Why avoid increment ("++") and decrement ("--") operators in JavaScript?
- by artlung
I'm a big fan of Douglas Crockford's writing on JavaScript, particularly his book JavaScript: The Good Parts. It's made me a better JavaScript programmer and a better programmer in general. One of his tips for his jslint tool is this :
++ and --
The ++ (increment) and -- (decrement)
operators have been known to contribute to bad code by
encouraging excessive trickiness. They
are second only to faulty architecture
in enabling to viruses and other
security menaces. There is a plusplus
option that prohibits the use of these
operators.
This has always struck my gut as "yes, that makes sense," but has annoyed me when I've needed a looping condition and can't figure out a better way to control the loop than a while( a < 10 )do { a++ } or for (var i=0;i<10;i++) { } and use jslint. It's challenged me to write it differently. I also know in the distant past using things, in say PHP like $foo[$bar++] has gotten me in trouble with off-by-one errors.

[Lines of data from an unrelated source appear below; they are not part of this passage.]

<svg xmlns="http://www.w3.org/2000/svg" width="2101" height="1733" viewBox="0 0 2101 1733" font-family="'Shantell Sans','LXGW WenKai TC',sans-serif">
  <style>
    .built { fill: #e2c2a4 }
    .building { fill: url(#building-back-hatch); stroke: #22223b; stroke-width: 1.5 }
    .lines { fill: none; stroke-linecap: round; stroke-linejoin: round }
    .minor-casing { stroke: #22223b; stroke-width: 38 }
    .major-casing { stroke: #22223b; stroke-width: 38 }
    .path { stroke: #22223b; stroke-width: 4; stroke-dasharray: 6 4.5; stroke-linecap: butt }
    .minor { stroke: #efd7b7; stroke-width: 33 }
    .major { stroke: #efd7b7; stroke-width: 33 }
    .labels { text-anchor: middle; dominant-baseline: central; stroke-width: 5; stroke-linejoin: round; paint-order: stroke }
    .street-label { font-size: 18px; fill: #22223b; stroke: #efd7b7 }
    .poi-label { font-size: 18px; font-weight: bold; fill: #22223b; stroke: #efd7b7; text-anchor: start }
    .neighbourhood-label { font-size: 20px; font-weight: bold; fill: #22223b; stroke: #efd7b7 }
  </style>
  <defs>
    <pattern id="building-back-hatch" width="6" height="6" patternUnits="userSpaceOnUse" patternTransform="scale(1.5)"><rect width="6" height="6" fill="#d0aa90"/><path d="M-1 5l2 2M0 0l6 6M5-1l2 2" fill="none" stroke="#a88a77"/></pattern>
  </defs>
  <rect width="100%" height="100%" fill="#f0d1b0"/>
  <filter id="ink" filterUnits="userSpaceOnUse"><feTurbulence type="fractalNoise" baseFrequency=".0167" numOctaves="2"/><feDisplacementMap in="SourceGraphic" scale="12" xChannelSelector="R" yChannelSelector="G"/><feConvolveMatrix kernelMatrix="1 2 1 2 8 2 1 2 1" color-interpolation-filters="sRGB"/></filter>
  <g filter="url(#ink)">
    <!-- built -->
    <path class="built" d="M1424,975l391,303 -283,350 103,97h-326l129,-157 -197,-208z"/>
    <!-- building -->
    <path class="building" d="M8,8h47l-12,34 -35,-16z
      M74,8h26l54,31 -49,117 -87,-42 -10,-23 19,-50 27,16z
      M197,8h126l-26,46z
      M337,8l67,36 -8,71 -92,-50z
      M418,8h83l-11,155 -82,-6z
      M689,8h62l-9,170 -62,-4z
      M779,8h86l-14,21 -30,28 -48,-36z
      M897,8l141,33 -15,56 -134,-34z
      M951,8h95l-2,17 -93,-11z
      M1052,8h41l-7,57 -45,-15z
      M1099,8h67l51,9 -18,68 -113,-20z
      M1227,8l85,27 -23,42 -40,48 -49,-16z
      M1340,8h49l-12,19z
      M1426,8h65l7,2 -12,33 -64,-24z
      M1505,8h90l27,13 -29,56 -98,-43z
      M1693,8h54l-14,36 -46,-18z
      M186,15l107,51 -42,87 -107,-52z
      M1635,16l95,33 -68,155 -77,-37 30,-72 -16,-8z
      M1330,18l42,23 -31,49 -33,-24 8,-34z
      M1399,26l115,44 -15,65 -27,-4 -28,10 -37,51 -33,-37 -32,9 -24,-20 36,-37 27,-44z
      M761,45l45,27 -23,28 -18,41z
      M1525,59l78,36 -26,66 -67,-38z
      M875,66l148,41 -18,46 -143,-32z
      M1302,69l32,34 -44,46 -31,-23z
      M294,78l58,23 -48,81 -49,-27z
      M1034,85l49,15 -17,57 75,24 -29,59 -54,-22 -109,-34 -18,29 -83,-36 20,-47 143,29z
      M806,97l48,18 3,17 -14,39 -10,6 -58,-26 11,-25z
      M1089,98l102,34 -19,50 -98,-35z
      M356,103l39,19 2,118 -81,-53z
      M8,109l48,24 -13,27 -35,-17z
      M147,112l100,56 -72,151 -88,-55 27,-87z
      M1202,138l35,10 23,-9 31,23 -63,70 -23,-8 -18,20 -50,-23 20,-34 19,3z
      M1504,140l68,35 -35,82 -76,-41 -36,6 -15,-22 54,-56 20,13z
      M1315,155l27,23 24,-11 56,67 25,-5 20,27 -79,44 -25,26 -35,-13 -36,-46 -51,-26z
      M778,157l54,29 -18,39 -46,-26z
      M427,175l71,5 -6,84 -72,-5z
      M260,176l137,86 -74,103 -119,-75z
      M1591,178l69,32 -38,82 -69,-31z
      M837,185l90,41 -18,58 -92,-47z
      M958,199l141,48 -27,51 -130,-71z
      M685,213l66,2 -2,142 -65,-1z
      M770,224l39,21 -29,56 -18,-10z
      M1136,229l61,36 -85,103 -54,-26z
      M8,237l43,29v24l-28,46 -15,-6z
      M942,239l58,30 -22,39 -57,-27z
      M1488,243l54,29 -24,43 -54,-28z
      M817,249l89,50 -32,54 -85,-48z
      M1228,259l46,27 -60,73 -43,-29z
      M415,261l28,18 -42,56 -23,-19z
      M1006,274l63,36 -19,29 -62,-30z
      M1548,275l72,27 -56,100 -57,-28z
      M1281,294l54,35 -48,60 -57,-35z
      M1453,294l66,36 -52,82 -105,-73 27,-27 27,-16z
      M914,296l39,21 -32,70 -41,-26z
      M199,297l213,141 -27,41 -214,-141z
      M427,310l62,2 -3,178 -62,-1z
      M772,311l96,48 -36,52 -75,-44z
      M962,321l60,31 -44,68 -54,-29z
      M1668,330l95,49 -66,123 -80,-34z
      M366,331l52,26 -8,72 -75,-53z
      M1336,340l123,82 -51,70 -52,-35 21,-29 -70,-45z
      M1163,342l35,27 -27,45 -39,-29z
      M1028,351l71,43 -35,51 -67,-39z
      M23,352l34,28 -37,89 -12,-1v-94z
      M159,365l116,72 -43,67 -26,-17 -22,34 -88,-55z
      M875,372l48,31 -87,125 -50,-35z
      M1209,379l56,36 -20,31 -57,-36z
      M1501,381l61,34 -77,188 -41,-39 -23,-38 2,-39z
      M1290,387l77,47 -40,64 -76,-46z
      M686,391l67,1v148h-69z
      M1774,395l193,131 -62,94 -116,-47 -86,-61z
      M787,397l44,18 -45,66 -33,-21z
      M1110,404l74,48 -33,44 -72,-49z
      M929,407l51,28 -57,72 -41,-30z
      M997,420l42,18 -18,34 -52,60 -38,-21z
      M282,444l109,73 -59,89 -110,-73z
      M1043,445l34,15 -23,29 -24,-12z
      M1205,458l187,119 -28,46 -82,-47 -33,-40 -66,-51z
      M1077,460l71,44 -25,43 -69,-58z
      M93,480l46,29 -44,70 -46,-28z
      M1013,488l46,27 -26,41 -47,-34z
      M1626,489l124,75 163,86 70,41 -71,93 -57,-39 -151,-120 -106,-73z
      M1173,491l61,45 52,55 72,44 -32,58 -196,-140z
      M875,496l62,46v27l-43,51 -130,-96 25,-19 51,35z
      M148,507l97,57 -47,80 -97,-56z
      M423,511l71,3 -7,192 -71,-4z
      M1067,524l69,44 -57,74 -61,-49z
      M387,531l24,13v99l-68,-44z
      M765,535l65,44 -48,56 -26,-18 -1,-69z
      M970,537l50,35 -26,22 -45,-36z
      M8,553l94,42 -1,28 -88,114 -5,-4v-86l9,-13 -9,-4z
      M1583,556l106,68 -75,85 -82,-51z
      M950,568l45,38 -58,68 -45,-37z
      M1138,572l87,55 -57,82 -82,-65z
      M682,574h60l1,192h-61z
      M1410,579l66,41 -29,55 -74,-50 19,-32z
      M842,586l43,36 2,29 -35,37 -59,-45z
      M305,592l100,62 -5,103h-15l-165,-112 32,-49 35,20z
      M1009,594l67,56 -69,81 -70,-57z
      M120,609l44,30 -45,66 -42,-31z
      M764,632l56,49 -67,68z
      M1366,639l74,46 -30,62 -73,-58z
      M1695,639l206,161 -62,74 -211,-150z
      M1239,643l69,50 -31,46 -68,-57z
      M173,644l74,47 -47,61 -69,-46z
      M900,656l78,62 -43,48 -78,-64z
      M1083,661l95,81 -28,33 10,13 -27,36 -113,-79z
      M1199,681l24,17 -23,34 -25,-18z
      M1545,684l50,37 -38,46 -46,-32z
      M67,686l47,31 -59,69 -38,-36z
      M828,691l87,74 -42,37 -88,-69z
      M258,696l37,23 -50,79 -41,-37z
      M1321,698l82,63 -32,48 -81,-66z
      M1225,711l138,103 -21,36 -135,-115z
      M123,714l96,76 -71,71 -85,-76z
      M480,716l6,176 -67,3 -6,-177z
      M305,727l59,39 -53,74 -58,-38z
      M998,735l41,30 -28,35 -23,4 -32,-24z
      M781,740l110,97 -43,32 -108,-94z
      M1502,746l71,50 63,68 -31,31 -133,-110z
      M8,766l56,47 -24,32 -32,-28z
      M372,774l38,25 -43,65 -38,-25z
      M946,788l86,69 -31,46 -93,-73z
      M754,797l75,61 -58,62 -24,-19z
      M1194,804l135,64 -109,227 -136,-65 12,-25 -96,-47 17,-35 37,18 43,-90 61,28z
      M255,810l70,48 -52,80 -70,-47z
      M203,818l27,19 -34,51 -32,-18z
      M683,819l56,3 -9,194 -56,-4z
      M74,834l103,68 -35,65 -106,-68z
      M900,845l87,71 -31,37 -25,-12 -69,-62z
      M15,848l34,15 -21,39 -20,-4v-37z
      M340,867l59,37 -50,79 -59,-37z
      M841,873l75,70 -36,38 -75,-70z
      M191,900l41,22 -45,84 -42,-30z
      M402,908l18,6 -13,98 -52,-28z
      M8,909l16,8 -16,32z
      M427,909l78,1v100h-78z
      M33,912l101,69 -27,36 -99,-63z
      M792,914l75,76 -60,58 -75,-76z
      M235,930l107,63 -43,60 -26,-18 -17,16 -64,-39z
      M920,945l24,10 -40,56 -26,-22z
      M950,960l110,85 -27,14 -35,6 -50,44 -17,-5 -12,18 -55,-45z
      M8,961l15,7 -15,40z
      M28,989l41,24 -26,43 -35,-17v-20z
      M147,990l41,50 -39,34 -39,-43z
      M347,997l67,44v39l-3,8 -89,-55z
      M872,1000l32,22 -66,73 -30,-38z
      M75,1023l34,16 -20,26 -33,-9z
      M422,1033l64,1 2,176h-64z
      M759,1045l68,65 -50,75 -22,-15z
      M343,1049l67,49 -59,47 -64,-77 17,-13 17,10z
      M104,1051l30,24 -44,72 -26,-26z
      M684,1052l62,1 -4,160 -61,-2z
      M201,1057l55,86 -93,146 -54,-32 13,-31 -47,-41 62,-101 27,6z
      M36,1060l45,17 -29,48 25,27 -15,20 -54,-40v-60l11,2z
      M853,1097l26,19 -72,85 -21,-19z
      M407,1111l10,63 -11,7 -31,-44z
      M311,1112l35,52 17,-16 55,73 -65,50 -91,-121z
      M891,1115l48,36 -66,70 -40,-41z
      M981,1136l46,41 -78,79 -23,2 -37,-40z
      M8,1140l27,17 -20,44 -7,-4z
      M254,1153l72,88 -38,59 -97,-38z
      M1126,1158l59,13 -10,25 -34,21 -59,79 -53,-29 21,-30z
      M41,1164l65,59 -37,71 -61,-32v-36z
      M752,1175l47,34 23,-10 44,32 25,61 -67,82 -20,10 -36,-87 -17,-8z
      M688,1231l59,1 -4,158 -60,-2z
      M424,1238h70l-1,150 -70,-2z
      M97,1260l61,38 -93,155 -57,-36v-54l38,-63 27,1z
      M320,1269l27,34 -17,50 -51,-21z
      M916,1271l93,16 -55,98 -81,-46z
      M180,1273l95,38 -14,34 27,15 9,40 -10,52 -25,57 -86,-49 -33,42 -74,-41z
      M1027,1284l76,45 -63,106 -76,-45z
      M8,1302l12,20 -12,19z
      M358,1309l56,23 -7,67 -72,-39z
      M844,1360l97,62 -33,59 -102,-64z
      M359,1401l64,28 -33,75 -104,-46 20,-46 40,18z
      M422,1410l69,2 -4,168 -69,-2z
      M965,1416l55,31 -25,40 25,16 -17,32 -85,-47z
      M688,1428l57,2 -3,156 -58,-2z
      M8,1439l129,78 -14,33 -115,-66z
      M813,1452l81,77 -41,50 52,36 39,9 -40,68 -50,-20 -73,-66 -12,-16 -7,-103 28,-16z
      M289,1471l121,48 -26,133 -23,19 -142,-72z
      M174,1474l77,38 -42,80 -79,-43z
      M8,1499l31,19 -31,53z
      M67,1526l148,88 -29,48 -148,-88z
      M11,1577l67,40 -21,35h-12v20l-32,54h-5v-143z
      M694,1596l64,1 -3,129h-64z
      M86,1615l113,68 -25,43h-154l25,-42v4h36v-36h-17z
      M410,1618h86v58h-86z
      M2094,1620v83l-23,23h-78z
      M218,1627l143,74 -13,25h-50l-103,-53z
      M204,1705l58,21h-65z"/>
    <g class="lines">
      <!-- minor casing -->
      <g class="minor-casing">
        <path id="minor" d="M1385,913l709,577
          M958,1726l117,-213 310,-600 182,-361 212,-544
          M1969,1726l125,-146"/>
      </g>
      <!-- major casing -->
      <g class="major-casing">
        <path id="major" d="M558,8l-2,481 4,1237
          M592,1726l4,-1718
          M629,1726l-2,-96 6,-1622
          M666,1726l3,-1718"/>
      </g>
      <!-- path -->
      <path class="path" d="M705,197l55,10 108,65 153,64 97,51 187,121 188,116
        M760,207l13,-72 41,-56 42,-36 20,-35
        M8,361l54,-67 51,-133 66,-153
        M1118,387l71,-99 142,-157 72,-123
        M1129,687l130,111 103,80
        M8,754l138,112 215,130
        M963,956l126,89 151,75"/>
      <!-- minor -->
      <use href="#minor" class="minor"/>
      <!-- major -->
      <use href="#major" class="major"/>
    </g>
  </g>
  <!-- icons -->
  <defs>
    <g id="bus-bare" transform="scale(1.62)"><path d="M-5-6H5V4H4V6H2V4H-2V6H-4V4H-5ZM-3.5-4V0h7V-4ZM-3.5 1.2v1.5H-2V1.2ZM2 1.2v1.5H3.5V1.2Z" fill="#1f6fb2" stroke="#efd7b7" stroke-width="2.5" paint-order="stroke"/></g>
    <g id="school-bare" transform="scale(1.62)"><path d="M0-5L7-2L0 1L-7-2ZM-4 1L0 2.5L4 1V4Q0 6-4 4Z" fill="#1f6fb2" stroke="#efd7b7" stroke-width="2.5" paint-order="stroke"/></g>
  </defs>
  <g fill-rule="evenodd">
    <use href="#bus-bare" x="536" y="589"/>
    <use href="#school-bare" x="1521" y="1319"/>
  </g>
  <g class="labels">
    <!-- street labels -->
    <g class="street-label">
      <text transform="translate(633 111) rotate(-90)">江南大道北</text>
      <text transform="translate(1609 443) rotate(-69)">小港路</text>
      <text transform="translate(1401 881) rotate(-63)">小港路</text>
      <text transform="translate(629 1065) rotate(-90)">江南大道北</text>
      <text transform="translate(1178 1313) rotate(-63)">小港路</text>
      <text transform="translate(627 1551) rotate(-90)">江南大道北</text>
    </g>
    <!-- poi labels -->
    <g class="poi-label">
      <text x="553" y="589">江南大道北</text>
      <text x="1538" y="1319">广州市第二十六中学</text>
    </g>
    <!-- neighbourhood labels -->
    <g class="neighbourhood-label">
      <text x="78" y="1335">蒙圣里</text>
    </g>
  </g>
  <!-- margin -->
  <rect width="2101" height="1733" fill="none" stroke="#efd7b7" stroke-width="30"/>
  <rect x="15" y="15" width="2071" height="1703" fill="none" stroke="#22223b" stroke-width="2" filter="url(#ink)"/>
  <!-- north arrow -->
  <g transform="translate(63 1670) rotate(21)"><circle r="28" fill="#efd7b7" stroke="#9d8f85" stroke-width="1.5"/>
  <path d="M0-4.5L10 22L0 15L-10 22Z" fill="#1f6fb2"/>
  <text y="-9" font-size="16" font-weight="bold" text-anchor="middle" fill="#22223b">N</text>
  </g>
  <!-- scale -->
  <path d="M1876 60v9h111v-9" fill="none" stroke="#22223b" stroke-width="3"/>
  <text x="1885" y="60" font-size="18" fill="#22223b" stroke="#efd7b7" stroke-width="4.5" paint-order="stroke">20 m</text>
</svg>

Are there C-like languages or other languages with similarities that that lack the "++" and "--" syntax or handle it differently?
Are there other rationales for avoiding "++" and "--" that I might be missing?
UPDATE -- April 9, 2010:
In the video Crockford on JavaScript -- Part 5: The End of All Things, Douglas Crockford addresses the ++ issue more directly and with more detail. It appears at 1:09:00 in the timeline. Worth a watch.